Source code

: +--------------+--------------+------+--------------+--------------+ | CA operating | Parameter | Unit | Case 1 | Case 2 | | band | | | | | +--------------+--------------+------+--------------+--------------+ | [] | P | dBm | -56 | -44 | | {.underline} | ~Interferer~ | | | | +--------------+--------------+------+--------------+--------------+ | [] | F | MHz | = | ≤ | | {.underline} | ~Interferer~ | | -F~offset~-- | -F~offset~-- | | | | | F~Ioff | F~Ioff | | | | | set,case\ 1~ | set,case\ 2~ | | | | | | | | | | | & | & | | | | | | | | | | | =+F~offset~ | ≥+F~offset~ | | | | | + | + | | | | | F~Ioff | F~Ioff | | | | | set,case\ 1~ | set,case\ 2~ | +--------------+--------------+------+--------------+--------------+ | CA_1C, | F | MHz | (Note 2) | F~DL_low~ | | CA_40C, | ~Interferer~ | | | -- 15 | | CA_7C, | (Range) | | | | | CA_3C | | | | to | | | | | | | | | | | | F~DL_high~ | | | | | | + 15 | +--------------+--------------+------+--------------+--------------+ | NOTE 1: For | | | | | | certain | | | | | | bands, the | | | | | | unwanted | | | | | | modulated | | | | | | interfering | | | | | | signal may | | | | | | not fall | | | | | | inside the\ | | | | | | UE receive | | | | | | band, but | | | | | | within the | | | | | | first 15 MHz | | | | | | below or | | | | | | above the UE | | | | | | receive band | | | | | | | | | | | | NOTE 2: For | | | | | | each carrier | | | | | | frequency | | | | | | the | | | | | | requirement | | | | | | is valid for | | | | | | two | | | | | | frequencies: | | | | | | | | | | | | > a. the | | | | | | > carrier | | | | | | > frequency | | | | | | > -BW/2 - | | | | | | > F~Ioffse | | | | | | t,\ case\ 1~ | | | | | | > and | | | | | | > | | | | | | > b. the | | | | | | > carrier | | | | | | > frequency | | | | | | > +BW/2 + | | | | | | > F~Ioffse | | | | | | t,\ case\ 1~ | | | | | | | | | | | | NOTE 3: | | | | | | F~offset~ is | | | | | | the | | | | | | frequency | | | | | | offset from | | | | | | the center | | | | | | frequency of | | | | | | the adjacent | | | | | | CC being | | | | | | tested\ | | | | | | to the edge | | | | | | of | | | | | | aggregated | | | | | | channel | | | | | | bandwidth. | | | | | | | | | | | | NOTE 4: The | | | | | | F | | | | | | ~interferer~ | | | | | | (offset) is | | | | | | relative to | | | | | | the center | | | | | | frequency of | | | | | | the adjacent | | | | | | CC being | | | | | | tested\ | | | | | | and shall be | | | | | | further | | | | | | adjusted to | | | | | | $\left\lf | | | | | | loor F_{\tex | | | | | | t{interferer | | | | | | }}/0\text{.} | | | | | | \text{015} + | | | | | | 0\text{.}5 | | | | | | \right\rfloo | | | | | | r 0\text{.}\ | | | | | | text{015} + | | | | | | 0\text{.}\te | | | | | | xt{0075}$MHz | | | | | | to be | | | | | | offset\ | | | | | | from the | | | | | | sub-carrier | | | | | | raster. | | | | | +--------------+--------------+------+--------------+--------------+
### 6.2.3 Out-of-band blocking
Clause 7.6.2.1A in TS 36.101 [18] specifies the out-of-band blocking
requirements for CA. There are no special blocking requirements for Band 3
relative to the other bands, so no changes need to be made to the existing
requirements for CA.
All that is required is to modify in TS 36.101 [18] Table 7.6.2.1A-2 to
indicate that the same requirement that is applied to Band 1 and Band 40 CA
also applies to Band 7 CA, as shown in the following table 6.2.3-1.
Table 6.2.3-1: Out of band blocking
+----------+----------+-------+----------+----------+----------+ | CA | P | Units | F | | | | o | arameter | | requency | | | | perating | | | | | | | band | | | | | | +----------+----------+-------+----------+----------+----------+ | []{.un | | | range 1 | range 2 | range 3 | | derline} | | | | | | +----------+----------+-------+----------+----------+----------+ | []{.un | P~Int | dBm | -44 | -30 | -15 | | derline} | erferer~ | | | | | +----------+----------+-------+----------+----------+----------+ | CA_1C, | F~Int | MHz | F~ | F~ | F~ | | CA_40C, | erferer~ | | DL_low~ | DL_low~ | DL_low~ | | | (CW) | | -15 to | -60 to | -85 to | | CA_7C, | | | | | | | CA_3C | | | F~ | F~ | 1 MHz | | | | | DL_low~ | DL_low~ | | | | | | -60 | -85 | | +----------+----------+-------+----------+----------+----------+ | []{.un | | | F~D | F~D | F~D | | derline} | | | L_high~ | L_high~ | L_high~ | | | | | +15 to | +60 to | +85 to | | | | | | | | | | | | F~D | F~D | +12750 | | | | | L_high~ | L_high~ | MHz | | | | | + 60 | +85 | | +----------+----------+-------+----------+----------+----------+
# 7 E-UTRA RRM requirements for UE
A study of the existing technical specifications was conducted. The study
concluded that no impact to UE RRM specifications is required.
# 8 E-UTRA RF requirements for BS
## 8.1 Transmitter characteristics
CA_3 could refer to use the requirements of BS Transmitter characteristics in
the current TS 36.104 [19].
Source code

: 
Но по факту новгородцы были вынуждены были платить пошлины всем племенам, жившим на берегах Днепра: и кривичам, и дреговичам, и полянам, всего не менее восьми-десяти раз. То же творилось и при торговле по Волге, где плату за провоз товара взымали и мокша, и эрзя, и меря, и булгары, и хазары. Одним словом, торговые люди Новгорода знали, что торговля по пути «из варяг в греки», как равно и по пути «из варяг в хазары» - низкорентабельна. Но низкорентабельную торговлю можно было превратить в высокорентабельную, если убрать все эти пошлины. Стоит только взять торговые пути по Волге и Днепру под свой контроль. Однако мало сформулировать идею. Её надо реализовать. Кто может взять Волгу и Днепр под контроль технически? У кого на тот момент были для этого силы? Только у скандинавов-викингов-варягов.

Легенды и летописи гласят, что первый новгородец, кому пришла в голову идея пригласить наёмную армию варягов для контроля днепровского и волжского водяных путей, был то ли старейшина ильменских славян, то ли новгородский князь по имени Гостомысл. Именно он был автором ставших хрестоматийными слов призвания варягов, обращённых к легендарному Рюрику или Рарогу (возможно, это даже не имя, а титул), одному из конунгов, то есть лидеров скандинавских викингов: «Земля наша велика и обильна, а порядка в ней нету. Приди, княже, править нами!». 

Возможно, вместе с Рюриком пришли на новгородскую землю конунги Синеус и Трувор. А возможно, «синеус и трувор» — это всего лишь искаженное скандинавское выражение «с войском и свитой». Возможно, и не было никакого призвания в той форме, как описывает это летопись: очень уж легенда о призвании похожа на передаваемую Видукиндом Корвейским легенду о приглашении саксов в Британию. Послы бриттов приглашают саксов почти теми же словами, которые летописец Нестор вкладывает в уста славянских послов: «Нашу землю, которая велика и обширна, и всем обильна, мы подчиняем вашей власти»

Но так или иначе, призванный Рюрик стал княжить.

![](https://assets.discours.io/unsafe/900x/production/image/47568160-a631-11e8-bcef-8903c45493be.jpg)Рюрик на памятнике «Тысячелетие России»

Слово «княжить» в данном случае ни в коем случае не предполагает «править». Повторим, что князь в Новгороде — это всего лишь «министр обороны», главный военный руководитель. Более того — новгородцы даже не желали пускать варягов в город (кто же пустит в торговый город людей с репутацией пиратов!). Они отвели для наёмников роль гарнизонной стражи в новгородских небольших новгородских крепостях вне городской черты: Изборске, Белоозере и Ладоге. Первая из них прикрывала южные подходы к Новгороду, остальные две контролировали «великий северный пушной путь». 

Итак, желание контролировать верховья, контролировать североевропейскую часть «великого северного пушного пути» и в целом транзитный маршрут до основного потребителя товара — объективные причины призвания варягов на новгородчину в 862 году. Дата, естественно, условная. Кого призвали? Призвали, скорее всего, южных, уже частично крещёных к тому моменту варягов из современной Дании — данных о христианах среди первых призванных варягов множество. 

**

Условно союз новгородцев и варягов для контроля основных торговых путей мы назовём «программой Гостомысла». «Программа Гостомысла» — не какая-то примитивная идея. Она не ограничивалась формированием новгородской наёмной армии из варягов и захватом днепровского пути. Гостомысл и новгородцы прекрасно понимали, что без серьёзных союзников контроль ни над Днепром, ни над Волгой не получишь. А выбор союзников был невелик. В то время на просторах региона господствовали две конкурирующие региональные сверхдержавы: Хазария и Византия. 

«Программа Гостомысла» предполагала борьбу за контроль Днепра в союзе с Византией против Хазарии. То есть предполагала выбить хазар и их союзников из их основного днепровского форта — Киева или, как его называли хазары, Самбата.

※ ※ ※

- **Work order**
If a line in the records includes the string "Transmitter", copy it.

- **Final answer**
## 8.1 Transmitter characteristics
CA_3 could refer to use the requirements of BS Transmitter characteristics in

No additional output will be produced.